Unless it is as it seems and he fermented first with Sacc. and is now fermenting with brett and lacto. I would pull off of the sacc. as well to put on fruit and funky yeasts.

Don't understand the desire to leave on a sacc. cake for a year.
 
Unless it is as it seems and he fermented first with Sacc. and is now fermenting with brett and lacto. I would pull off of the sacc. as well to put on fruit and funky yeasts.

Don't understand the desire to leave on a sacc. cake for a year.

The way I understand it the brett eats the sacc, but for me the bigger issue is destroying the pellicle.
 
The one year advice seems to be the rule of thumb, but I'd day bottle when it tastes good. I wouldn't take a sample till about the six month mark, but if the gravity's stable and the flavor is what you want then you're good to go.

I have a theory I've been working on that is to help get a fast sour I mash low and pitch very active bugs up front. So far in the two I've done they were decent at around 5 months and real good at 8. Both had jolly pumpkin dregs which are real aggressive, not sure if the wy/wl bugs or Belgian dregs would do the same.
 
The one year advice seems to be the rule of thumb, but I'd day bottle when it tastes good. I wouldn't take a sample till about the six month mark, but if the gravity's stable and the flavor is what you want then you're good to go.

I have a theory I've been working on that is to help get a fast sour I mash low and pitch very active bugs up front. So far in the two I've done they were decent at around 5 months and real good at 8. Both had jolly pumpkin dregs which are real aggressive, not sure if the wy/wl bugs or Belgian dregs would do the same.

1 year is generally the minimum. It's similar to smoking meat for 16 hours rather than microwaving it, you "can" do it quicker, buy why?

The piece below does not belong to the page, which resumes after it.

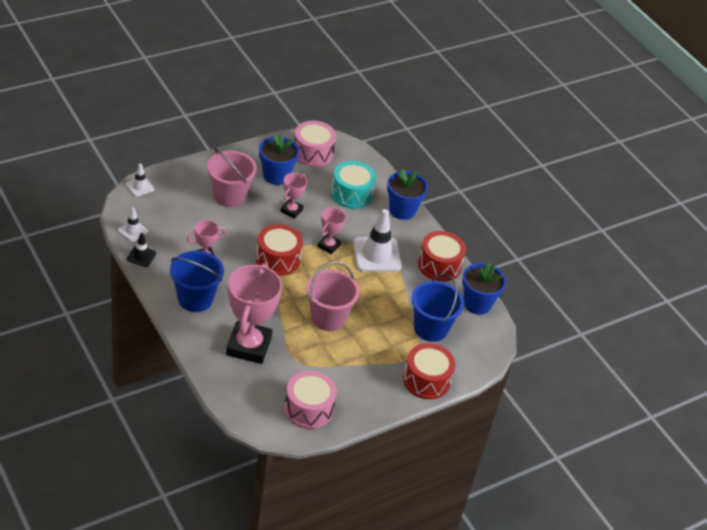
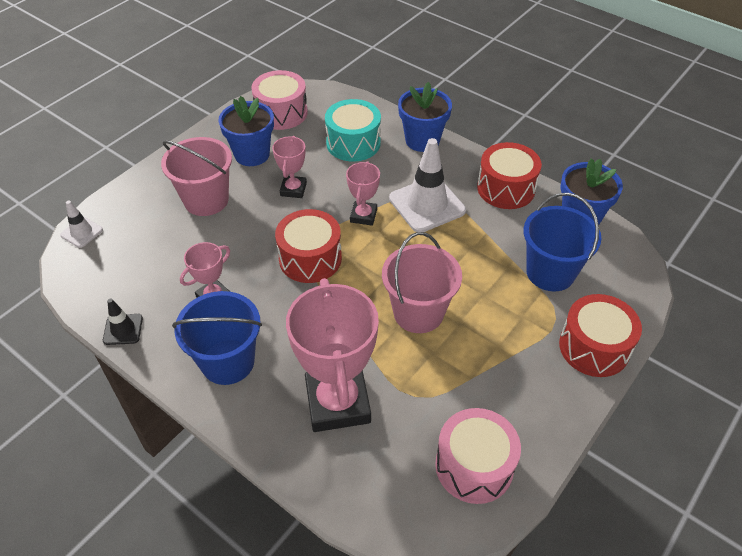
camera: 15 degrees left, 5 degrees up
white traffic cone [118,208,148,242] -> none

There are a variety of ways to easily make a quick sour (sour mash, lactic acid, etc), but none of these methods is going to produce the complexity that makes sours/lambics so interesting. Patience, letting the microbes work slowly over time, is what makes these beers unique and delicious.
 
I don't think what I've been trying is the brewing version of the microwaved steak. I just have a hunch that the reason some of these wilds take so long to develop is the high proportion of dextrins and low population of bugs. By mashing lower and pitching lots of bugs early I'm finding the complex flavors arrive earlier. I'm not trying to replace traditional lambic brewing, but develop an alternative that's better than sour mashing.

I think I'll move this to it's own thread to stop the hijack.
 
I'm not sure I understand the desire to do "secondary" with sours. Let it sit on the cake and dont disturb the pellicle. 1 year minimum, forget about it until then.

obviously you can do anything, but lambics traditionally stay on the cake from what i recall..

i only yank sours off the cake if i'm putting it on something, in something or want to clarify for a while before bottling.
 
obviously you can do anything, but lambics traditionally stay on the cake from what i recall..

i only yank sours off the cake if i'm putting it on something, in something or want to clarify for a while before bottling.

Have you had any luck clarifying a sour? The only 2 clear sours I've ever had were my first batch which used no wheat and a bottle of Beersel Oude Gueuze that I opened last night (all the other Beersels have been at least a little bit hazy). It's not even that important to me but I'm curious now.
 
two; sour belgian blonde made flanders style except with a sour mash and a sour wheat which was an american wheat with RRB dregs... my oud bruin is cloudy right now, but it's still in a barrel and will get racked to (hopefully) clarify.

for me i've had my best luck clarifying any beer by putting it in the coldest spot in the fridge for a couple of weeks before cracking a bottle. granted i don't worry about clarity too much tho.
 
thanks everyone for the feedback!

What I did was first make just a normal wheat beer, 7lbs of wheat malt extract with normal beer yeast and then waited liked 4 days until that fermented out. Then I added 7lbs of blackberries and dumped in the half gallon starter that contained the brett and lacto buggies. Then after some time of that I racked off the cake, which I guess might have been a mistake but too late now. Now it'll sit there for a long time in my kitchen, bugging my wife :).